#### WHAT THE EXERCISE ASKS:
Where a line in the listing below holds "down", add it to the tally, and reply with that tally alone.

#### SUPPLIED DATA:
☆ ☆ ☆ ☆ ☆ ☆ ☆

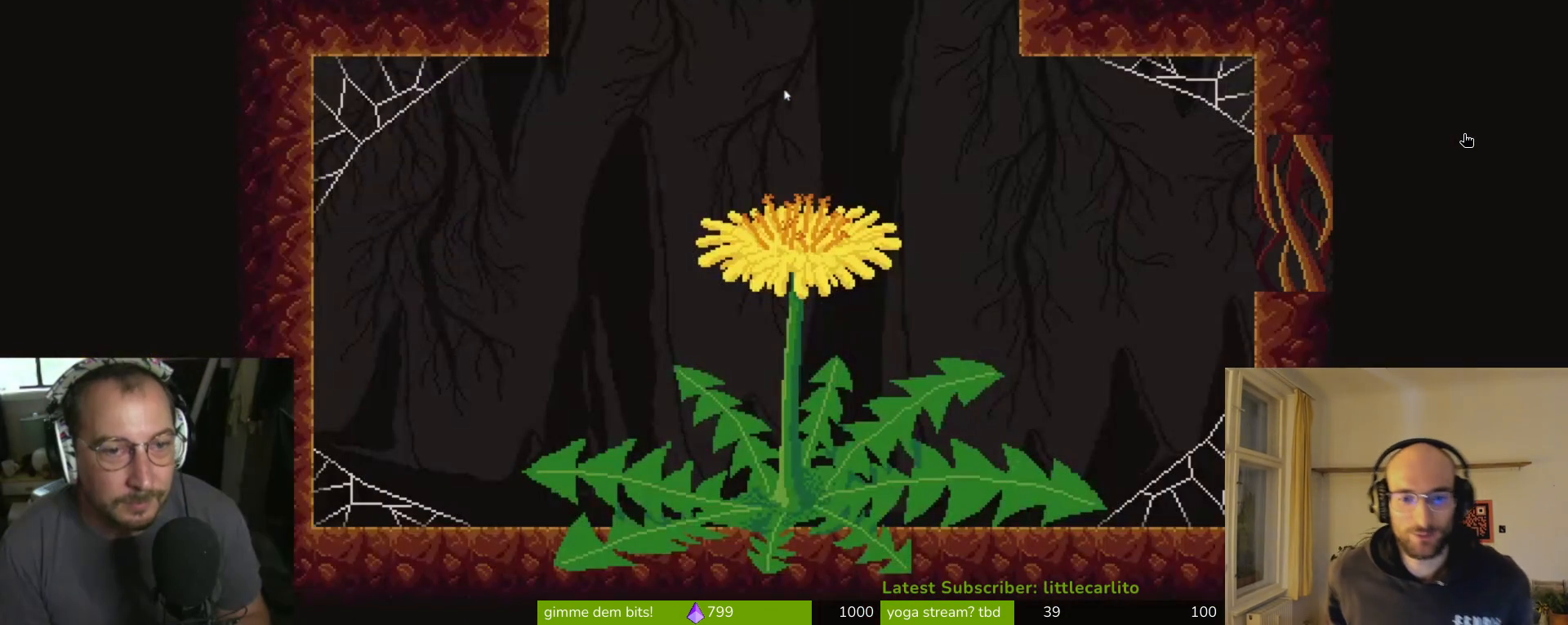
{"dt_ms": 500, "buttons": [], "left_stick": "down-left", "right_stick": "center", "events": [[100, "CIRCLE", "up"], [467, "left_stick", "down-left"]]}
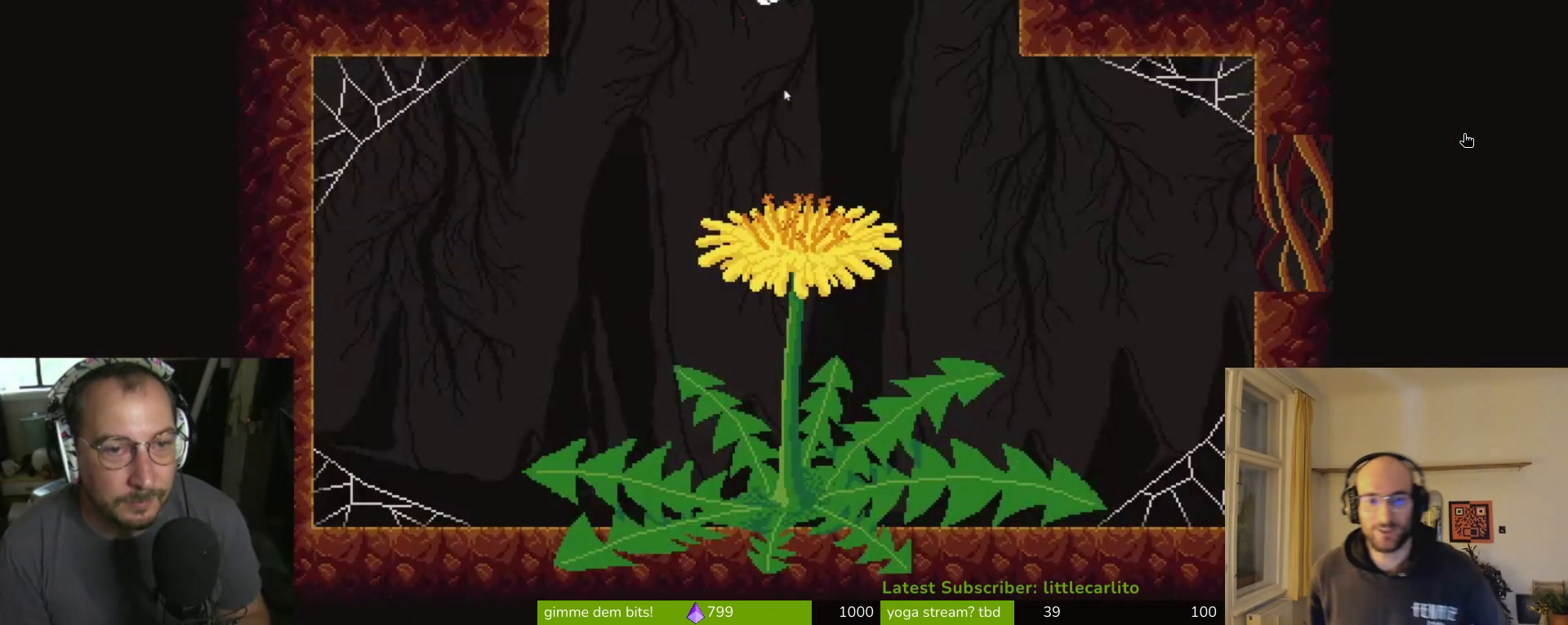
{"dt_ms": 500, "buttons": [], "left_stick": "center", "right_stick": "center", "events": [[167, "CROSS", "down"], [200, "left_stick", "down-right"], [233, "CROSS", "up"], [300, "left_stick", "right"], [400, "left_stick", "center"]]}
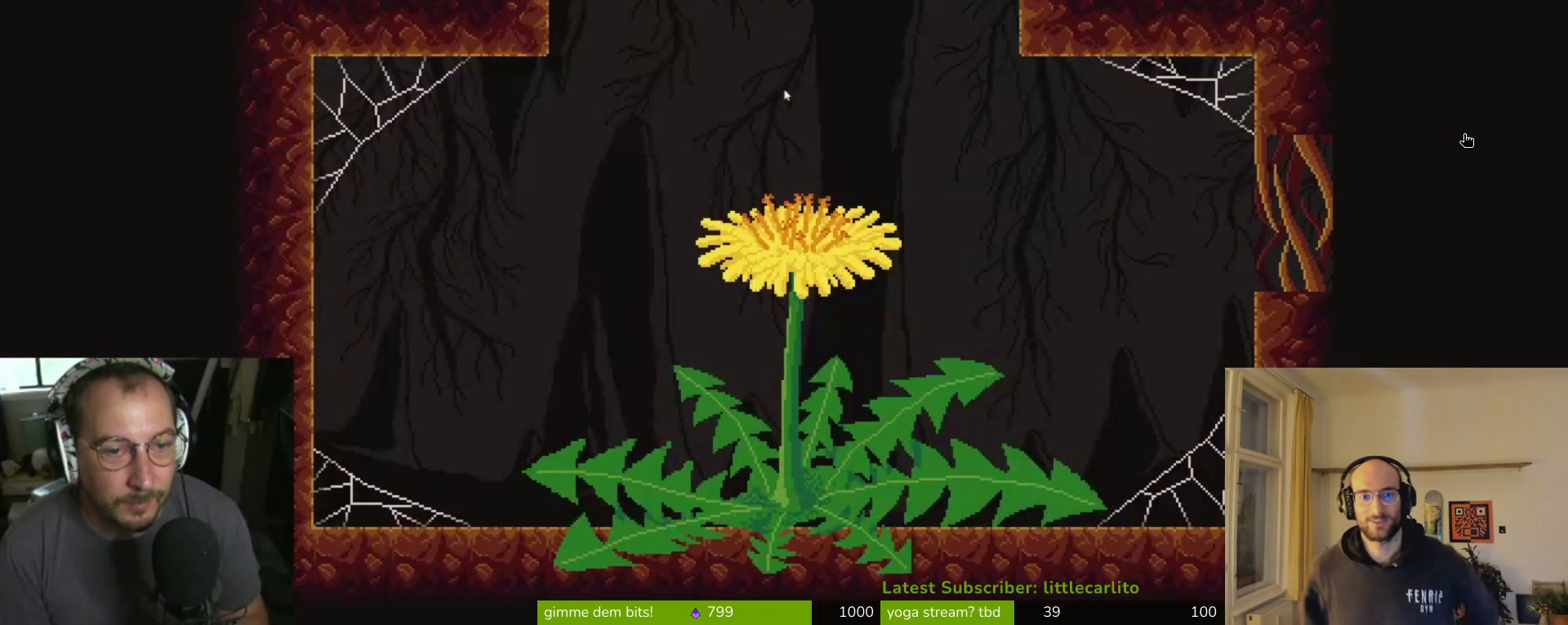
{"dt_ms": 500, "buttons": [], "left_stick": "center", "right_stick": "center", "events": []}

☆ ☆ ☆ ☆ ☆ ☆ ☆

#### SOLVED PROBLEM:
2